Il romanzo fu pubblicato in Belgio prima della seconda guerra
mondiale e diede una certa fama all'autrice che, dopo aver partecipato
alla resistenza antinazista, scrisse alcuni racconti e partecipò
alla vita culturale del suo paese stimolata anche dalle frequentazioni
parigine di Simone de Beauvoir, di cui era una grande ammiratrice,
e di Jean-Paul Sartre.
Il romanzo racconta una storia apparentemente banale. Una giovane
donna Eliza, sposata con un uomo qualsiasi di nome Gilles,di cui
è appassionatamente innamorata,scopre che lui ha una relazione
con la sorella minore Victorine. Non fa scenate,non sbatte fuori
di casa l'uomo, ma continua ad avere per lui le attenzioni che
aveva prima della scoperta della tresca; anzi diventa la sua confidente
perché spera che la passione si esaurisca e il marito torni
ad amarla.
La sorella, che ha vissuto la storia d'amore come un'avventura
senza molta importanza, decide di trovarsi un fidanzato e molla
Gilles. L'uomo dà in escandescenze, ma un bel giorno confida
alla moglie di aver rivisto la cognata e di non aver provato nulla
per lei. Eliza per un istante prova, dopo tantissimo tempo, un
moto di gioia, ma, subito dopo, si sente come svuotata.
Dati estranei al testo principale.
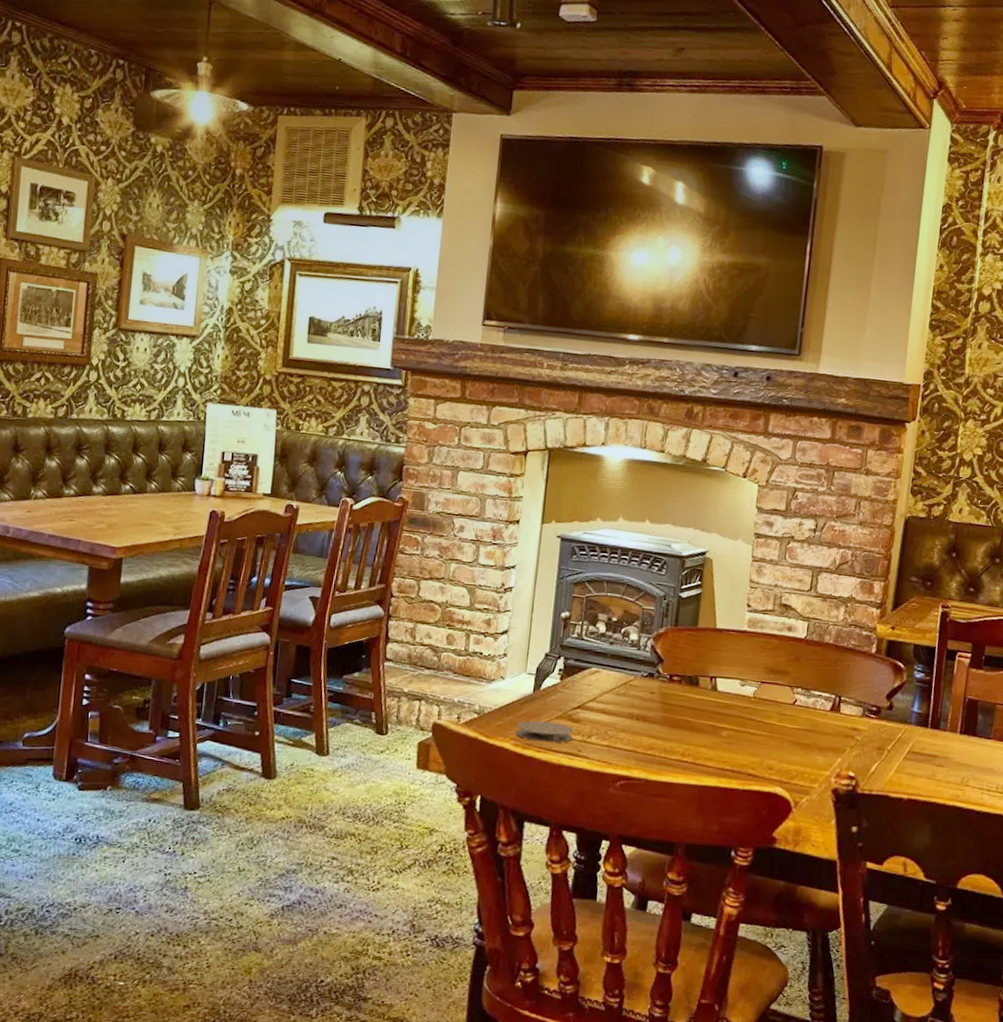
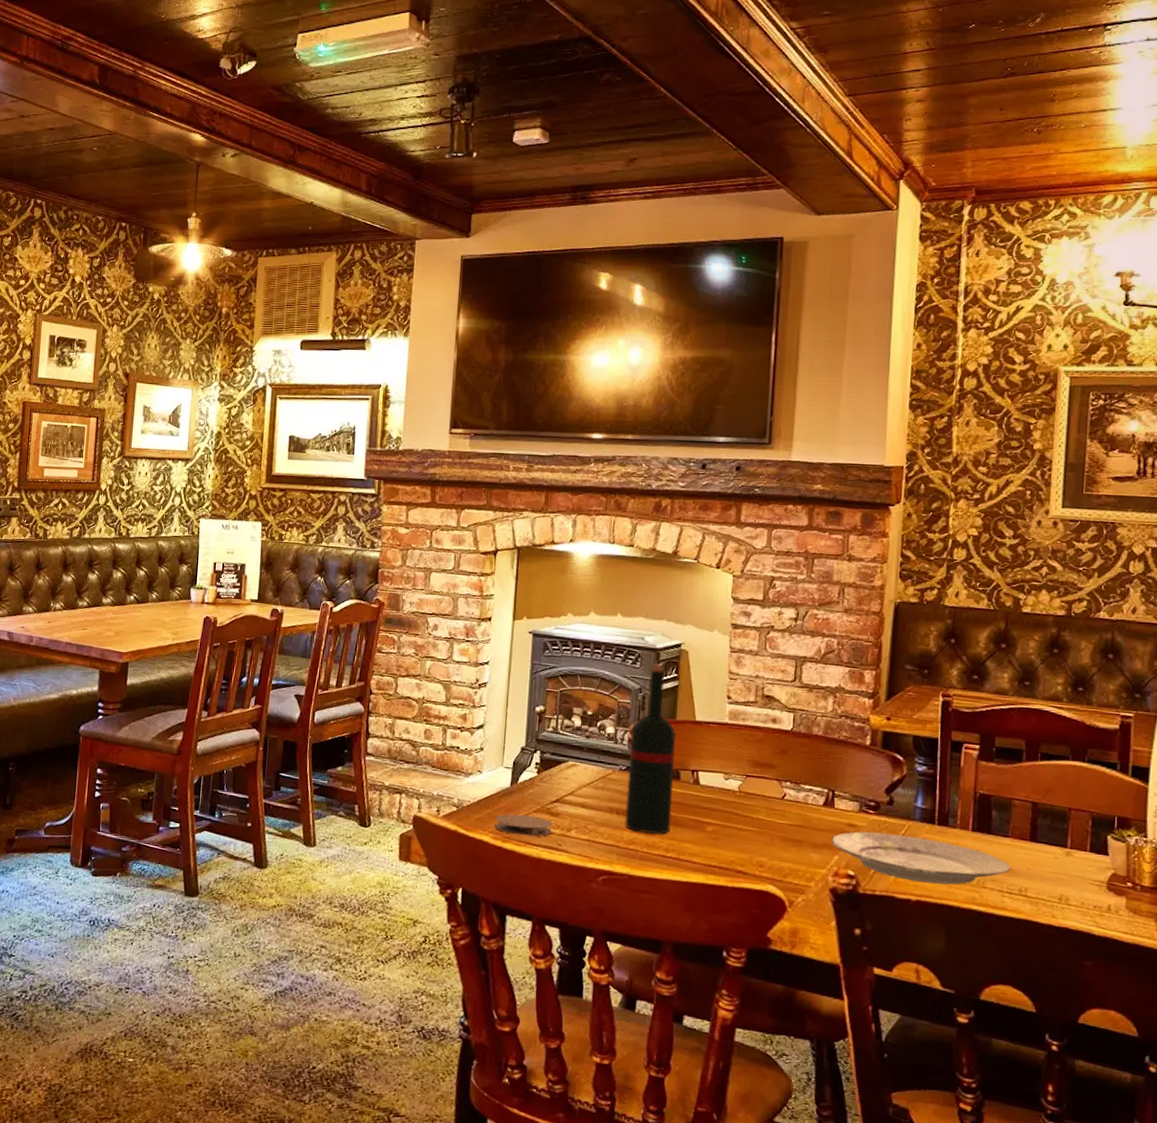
wine bottle: none [644,571,697,739] -> present [625,664,676,834]
plate: none [835,735,992,784] -> present [831,831,1012,885]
L'amore
per Gilles, che le aveva fatto sopportare la situazione umiliante,
si è disseccato e per la prima volta la giovane donna sente
il vuoto attorno a sé che non potrà essere colmato
neppure dall'amore per i figli. Soffre, inoltre, per la perdita
dell'affetto della madre che parteggia per la sorella. Il giorno
dopo mentre stende i panni nel sottotetto della sua casa si affaccia
alla finestra e si lascia andare giù.
I vicini che accorrono di fronte all'irreparabile mandano un ragazzino
a chiamare Gilles "l'uomo di Eliza".Proprio di fronte
alla morte si sono invertite le parti per quella che è
sempre stata "La donna di Gilles".
Quale il motivo di un gesto così strano che sembra accostare
Eliza alle eroine ottocentesche? La giovane capisce, anche se
oscuramente, che non si può vivere senza stima per sé.